- **Texte choisi**:

※

ANALYSE - Les cheveux courts de Miss France 2024 font couler autant d'encre. Nous avons demandé pourquoi à l’historienne Elisabeth de Feydeau.
Madame Figaro. – Eve Gilles, Miss France 2024, a fait sensation avec ses cheveux courts. Pourquoi sa coupe fait-elle autant parler ?
Elisabeth de Feydeau. - Ce qui est intéressant, c’est qu’elle se distingue, parce que les autres finissent toutes par se ressembler. En la voyant, je me suis tout de suite dit : «Celle-ci est différente avec son petit côté Audrey Hepburn». Pour ce qui est des réactions suite à sa victoire, il faut savoir que de tout temps, les cheveux courts pour une femme ont dérangé. Cela remonte à l’Antiquité où la chevelure ressortait comme la parure féminine par excellence. Un symbole de séduction et de féminité. En Orient comme en Occident, elle s’impose comme l'attribut de séduction érogène, le symbole d'une féminité absolue. À tel point que dans le Moyen Âge occidental, les femmes se couvraient la tête par humilité. Encore aujourd’hui, de beaux cheveux bien entretenus demandent de l’entretien et donc deviennent synonymes de raffinement. Et aussi de bonne santé. Comme ils sont soyeux, on aime y passer les mains. Il suffit de relire Baudelaire. La chevelure est comme une mer infinie où l’homme peut se perdre.
À découvrir
Mais pourquoi, avec l’évolution de notre société, les cheveux courts pour une femme souffrent toujours d’une vision négative ?

※

- **Tâches à réaliser**:
1. Dans l'entretien sur la coupe courte de Miss France 2024, à quelle actrice Elisabeth de Feydeau dit-elle avoir pensé en voyant Eve Gilles ?
2. Relevez toutes les personnes citées par leur nom dans l'entretien sur la coupe courte de Miss France 2024.
3. Poursuivez l'entretien sur la coupe courte de Miss France 2024 à partir de sa dernière phrase.

※

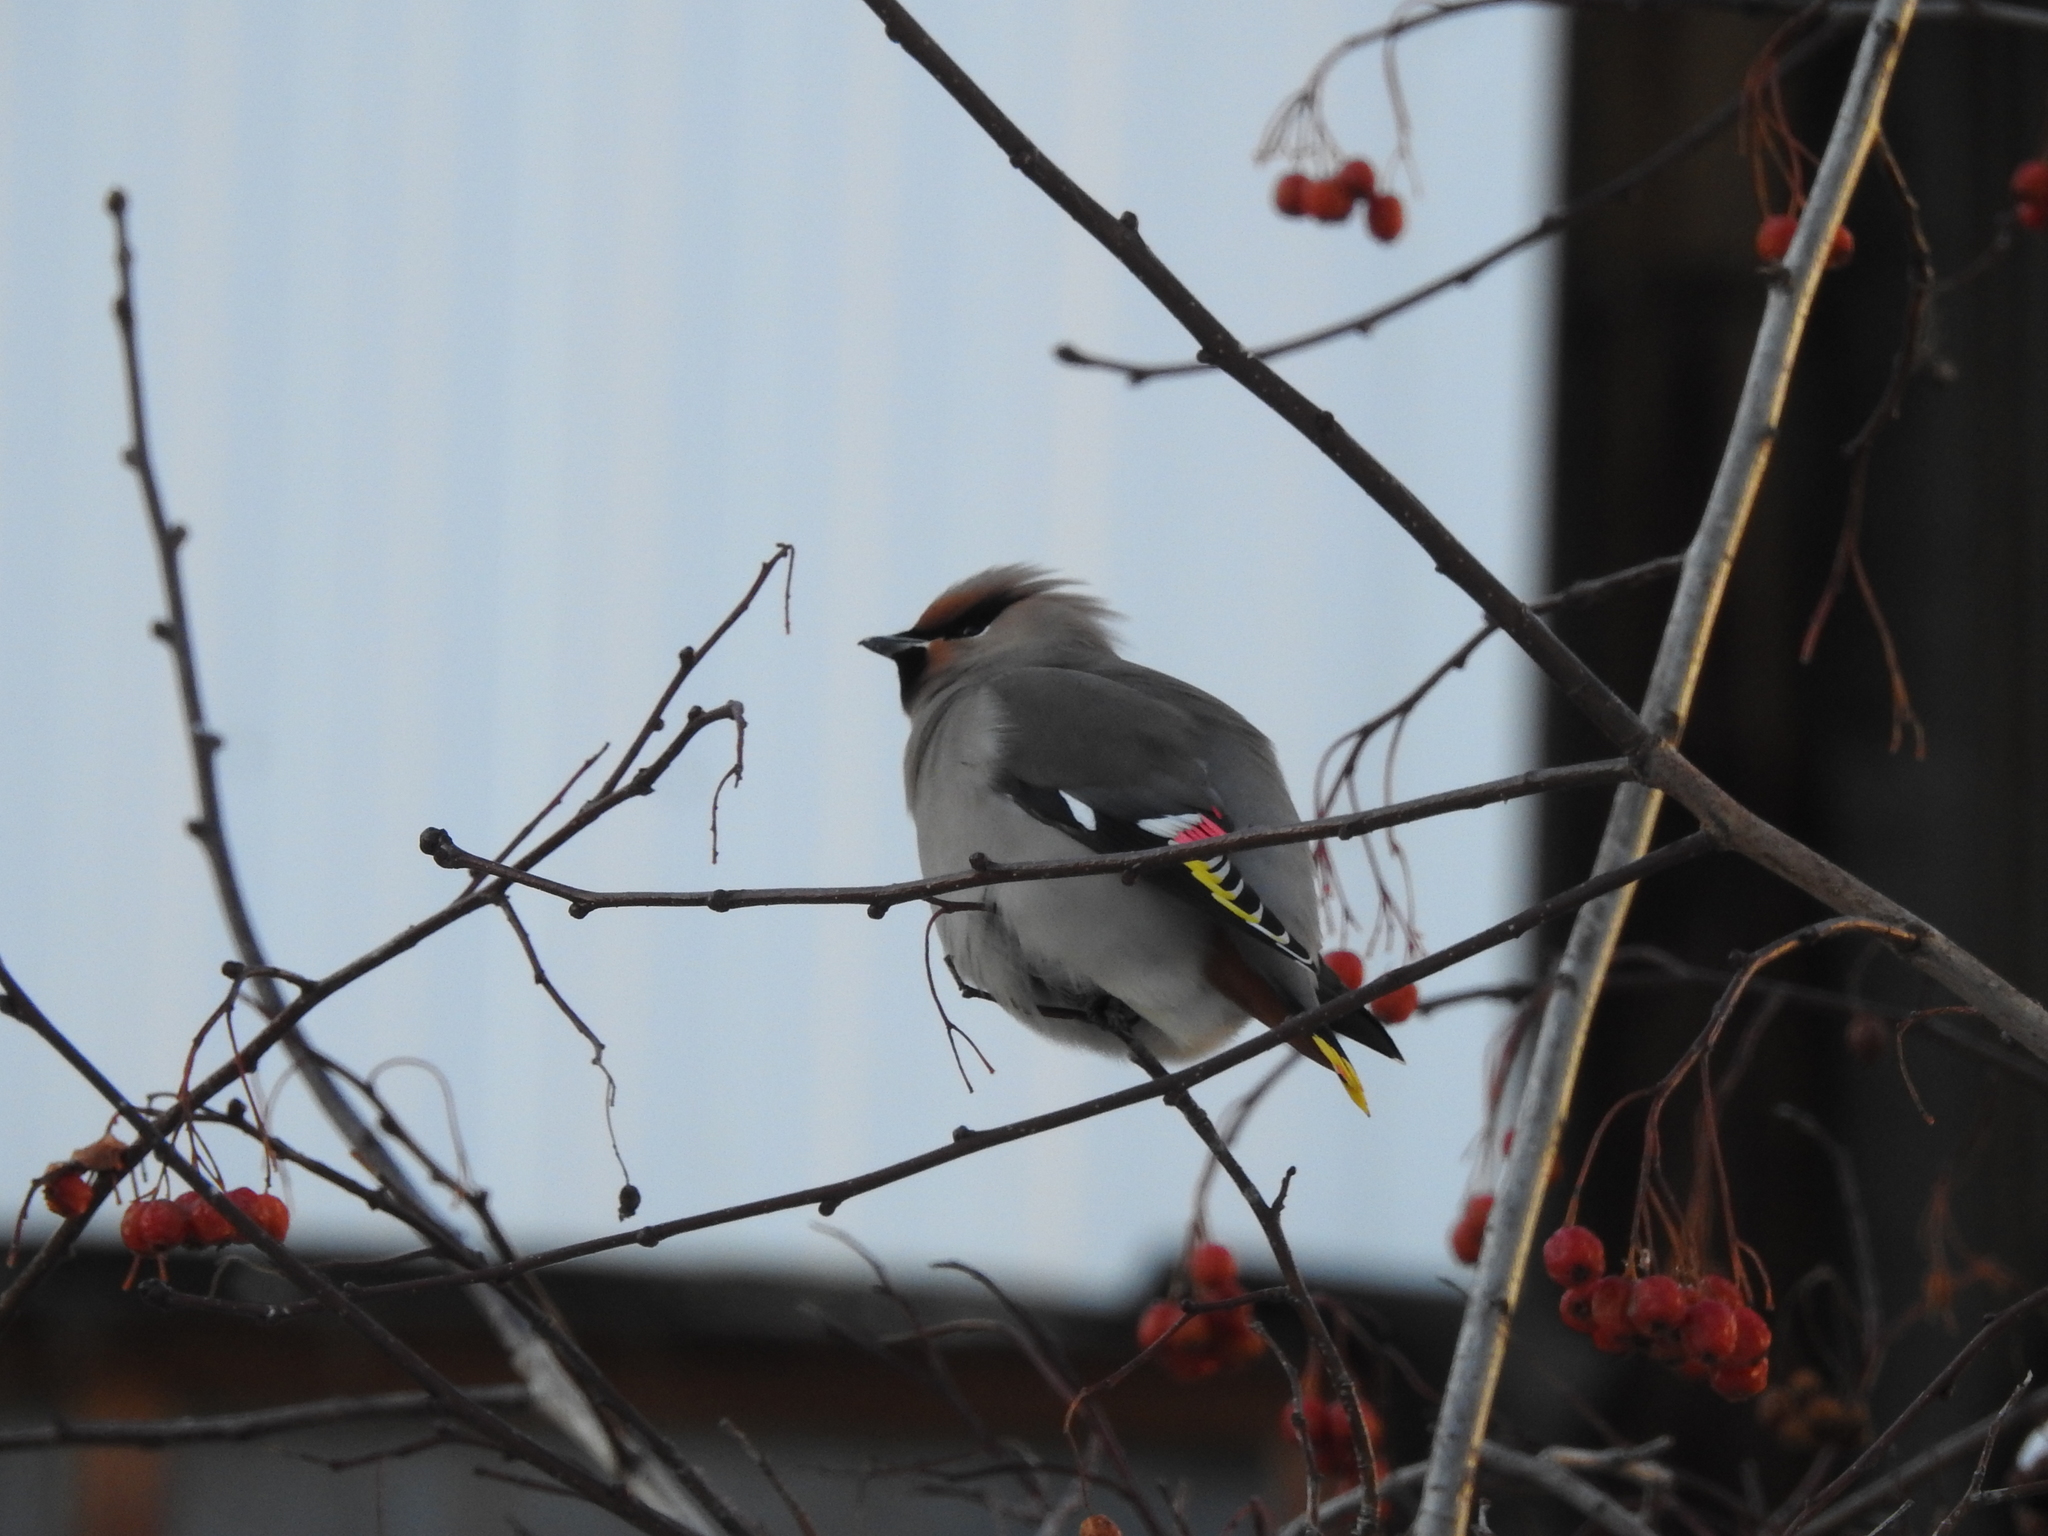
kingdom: Animalia
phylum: Chordata
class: Aves
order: Passeriformes
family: Bombycillidae
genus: Bombycilla
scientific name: Bombycilla garrulus
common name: Bohemian waxwing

※

- **Réponses**:
1. À Audrey Hepburn.

2. Eve Gilles, Elisabeth de Feydeau, Audrey Hepburn, Baudelaire

3.
Longtemps, le fait de se couper les cheveux a été associé à une punition ou une obligation. La prisonnière, la condamnée à mort ou encore la traîtresse qui est rasée. Il suffit de voir comment étaient traitées celles qui étaient accusées d’avoir collaboré avec les Allemands à la fin de la Seconde Guerre Mondiale. Mais il y a aussi la femme qui est obligée de vendre ses cheveux par pauvreté, une situation qui existe encore aujourd’hui dans certains pays. Puis quand les femmes ont commencé à se couper les cheveux volontairement dans les années 1900-1910, à l’image de l’actrice Polaire ou de l’écrivaine Colette, il y avait deux messages. Celui bien sûr de la volonté d’indépendance mais aussi celui de l’orientation sexuelle. Celles qui se coupaient les cheveux indiquaient qu’elles préféraient les femmes. Et quand on lit certains commentaires en réaction à l’élection d’Eve Gilles, on retrouve ce genre de préjugés. Même en 2023.
Le choix de couper se révèle aussi très symbolique...
Parce que se couper les cheveux, comme l’ont fait celles qu’on appelait les Garçonnes dans les années 1920, riment avec une libération, une prise d’indépendance. D’ailleurs il n’est pas rare de voir des femmes changer de tête après une rupture amoureuse ou un divorce. J’ai discuté avec une personne qui pratique la coupe dite énergétique et qui m’expliquait que le cheveu est la dernière mémoire du corps. Après un chagrin d'amour, on a envie de renaître, de tourner la page. Comme si, instinctivement, en coupant cette dernière mémoire du corps et des émotions, on l'enlevait. Il y a un côté «reset». Cette fois-ci, c’est la femme qui le désire, qui fait ce choix et elle ne le subit pas. Les cheveux deviennent une arme et pas un affaiblissement.
Elisabeth de FeydeauLes cheveux deviennent une arme et pas un affaiblissement.
La victoire d'une Miss France aux cheveux courts, c'est une évolution pour un concours de beauté que certains trouvent désuet ?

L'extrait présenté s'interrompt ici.